Your goal:
Look over the entries below. Report how many lines hold the word "space", and only that.

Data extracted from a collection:

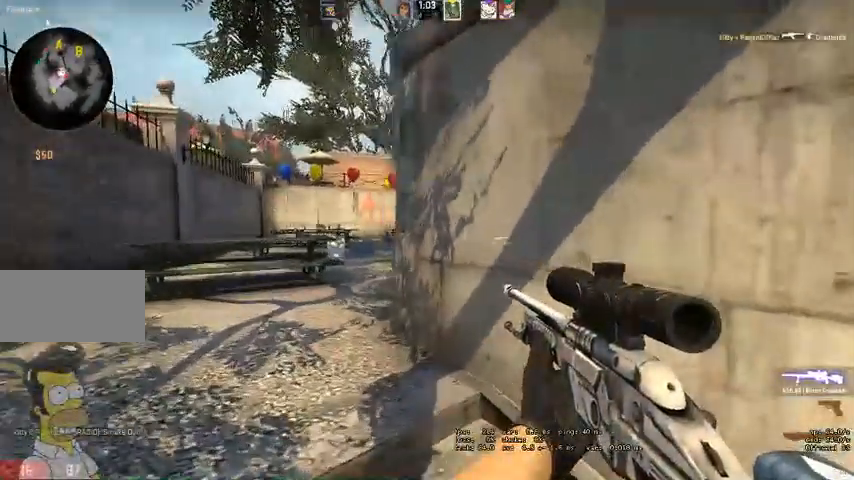
Gameplay with keyboard and mouse; each line is a JSON object with the keys and mouse buttons held at the frame after it. "events" lists presses ("down") and releases ("up") of "a", "ctrl", "d", "e", "q", "s", "shift", "space", "w", "mouse_left", "mouse_wheel" and "mouse_right" between this image and that frame as [ms after this image, input, new state], when the widget could be followed in between. "mouse_left", "mouse_wheel", "mouse_right" = the "left", "wheel", "right" buttons of the "mouse" list. No other keys are recorded. "wheel" means that the mouse wheel is clicked or scrolled. Mouse movement is not recorded. Not read: mouse_mb4.
{"keys": ["a", "w"], "mouse": [], "events": [[133, "d", "up"], [166, "a", "down"], [233, "w", "down"]]}
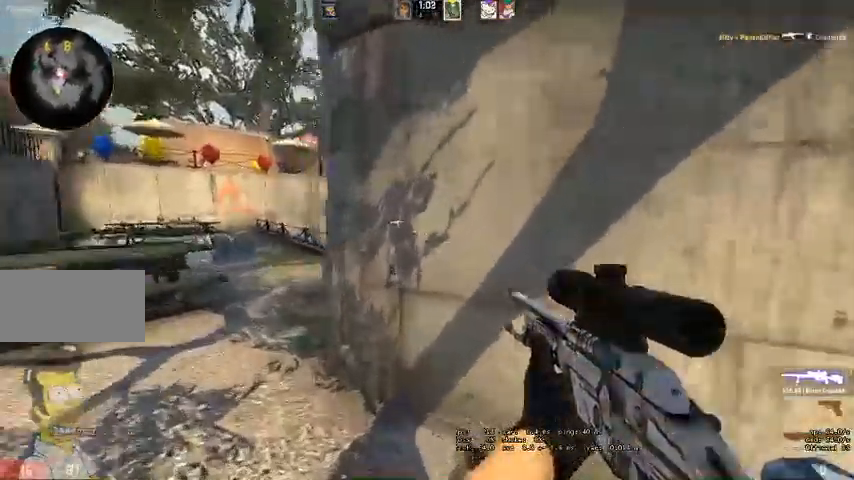
{"keys": [], "mouse": [], "events": [[133, "w", "up"], [266, "mouse_right", "down"], [400, "mouse_right", "up"], [500, "a", "up"]]}
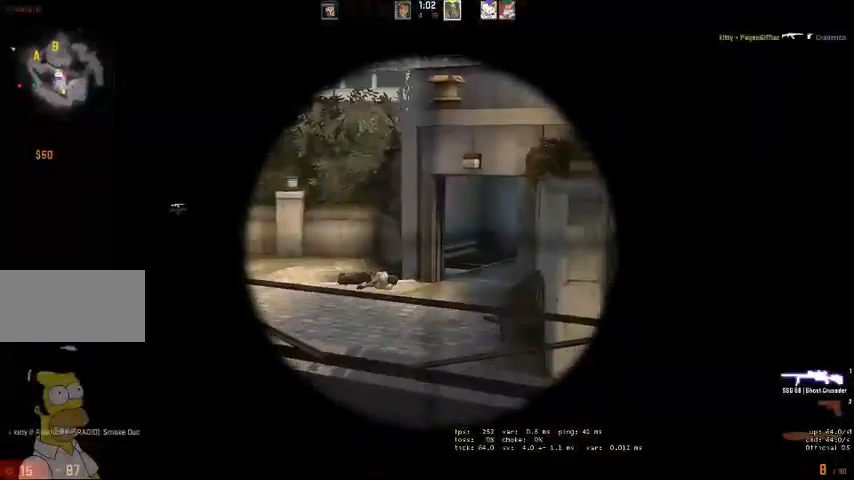
{"keys": ["w"], "mouse": [], "events": [[66, "d", "down"], [100, "q", "down"], [100, "w", "down"], [166, "q", "up"], [266, "d", "up"]]}
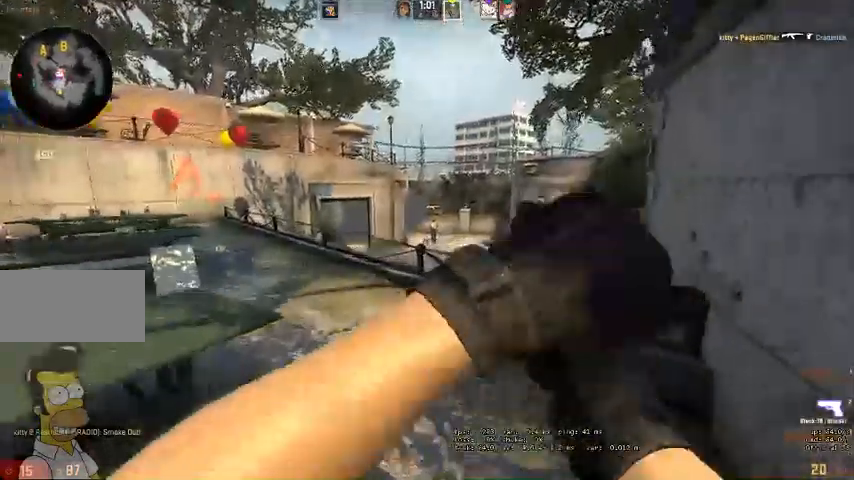
{"keys": ["w"], "mouse": [], "events": [[300, "space", "down"], [366, "q", "down"], [433, "q", "up"], [433, "space", "up"]]}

Task response:
2